Fase Kedua: Pembelajaran dan Transformasi
Kunci kebangkitan Gerindra terletak pada kemampuan adaptasi dan pembelajaran. Mereka menyadari bahwa politik tidak hanya soal ideologi, tetapi juga strategi elektoral yang cerdik. Gerindra berhasil membangun koalisi yang luas, merangkul mantan lawan, dan memperkuat basis akar rumput. Mereka juga mampu memanfaatkan momentum politik dengan baik, terutama dalam Pemilu 2019, di mana meskipun kalah, elektoral mereka melonjak signifikan.
NasDem pun memiliki peluang untuk melakukan hal serupa. Dengan struktur kepemimpinan yang solid dan basis intelektual yang kuat, mereka dapat mentransformasi diri dari partai “pendobrak” menjadi partai yang siap memimpin. Pembangunan narasi tentang modernitas, inklusivitas, dan visi Indonesia maju dapat menjadi modal besar. Selain itu, kemampuan membangun komunikasi efektif dengan generasi muda dan kelompok urban akan menjadi senjata ampuh.
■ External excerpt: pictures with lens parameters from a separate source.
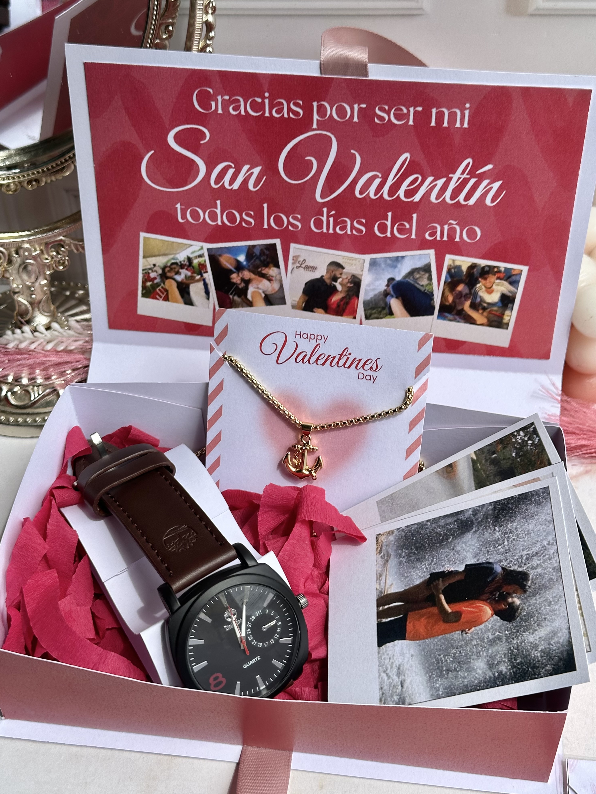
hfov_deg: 29.7
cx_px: 300
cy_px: 403
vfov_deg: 38.9
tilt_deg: -49.2
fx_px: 1125
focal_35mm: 49
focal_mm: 6.86
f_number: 1.78
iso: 64
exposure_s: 1/1212
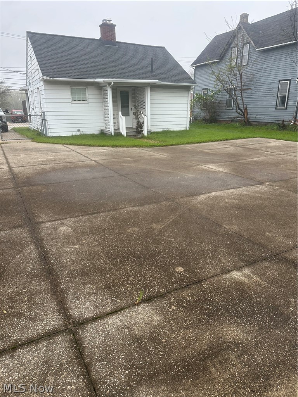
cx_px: 149
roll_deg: -1.0
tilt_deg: -18.4
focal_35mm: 24
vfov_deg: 71.6
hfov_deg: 56.8
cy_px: 198
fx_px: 275
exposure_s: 1/797
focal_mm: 6.86
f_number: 1.78
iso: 80
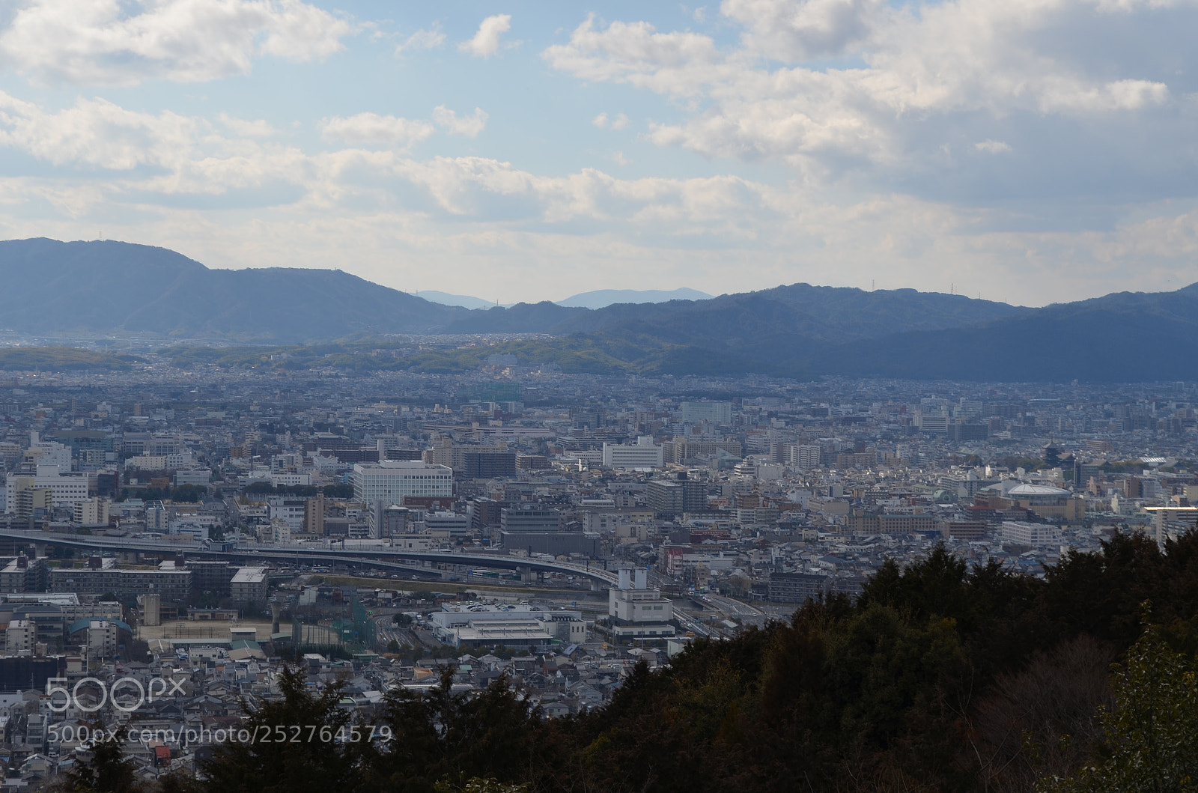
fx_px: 2739
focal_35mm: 82
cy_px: 396
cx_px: 599
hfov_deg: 24.7
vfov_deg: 16.5
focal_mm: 55
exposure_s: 1/320
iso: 100
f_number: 9
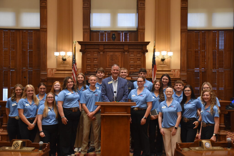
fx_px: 293
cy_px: 78
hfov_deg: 43.6
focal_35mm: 45
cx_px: 117
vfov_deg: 29.9
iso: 1600
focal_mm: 30
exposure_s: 1/60
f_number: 4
Fase Ketiga: Menuju Kemenangan
Kemenangan Gerindra di Pilpres 2024 adalah puncak dari proses panjang yang penuh ketekunan. Mereka tidak hanya mengandalkan figur pemimpin, tetapi juga membangun ekosistem politik yang sustainable. Kemenangan itu bukanlah kejutan, melainkan hasil dari kerja keras bertahun-tahun.
Bagi NasDem, peluang untuk mengikuti jejak ini terbuka lebar. Jika mereka konsisten membangun narasi, memperkuat organisasi di tingkat akar rumput, dan mampu menjalin aliansi strategis tanpa kehilangan identitas, maka kemenangan bukanlah hal mustahil. NasDem memiliki potensi untuk tidak hanya menjadi penantang, tetapi juga pemenang dalam peta politik Indonesia.
Sejarah Gerindra membuktikan bahwa kekalahan bukanlah akhir, melainkan batu pijakan menuju kemenangan. NasDem, dengan segala keunikan dan kekuatannya, sedang berada di jalur yang sama. Tantangan dan tekanan hari ini adalah ujian yang, jika dihadapi dengan cerdas dan konsisten, akan mengantarkan mereka pada masa depan yang gemilang. Dalam politik, kesabaran, strategi, dan ketekunan seringkali lebih berharga daripada sekadar momentum sesaat. NasDem berjalan pada jalan yang telah dirintis Gerindra—sebuah jalan yang membuktikan bahwa dalam demokrasi, harapan selalu ada bagi yang tak pernah menyerah.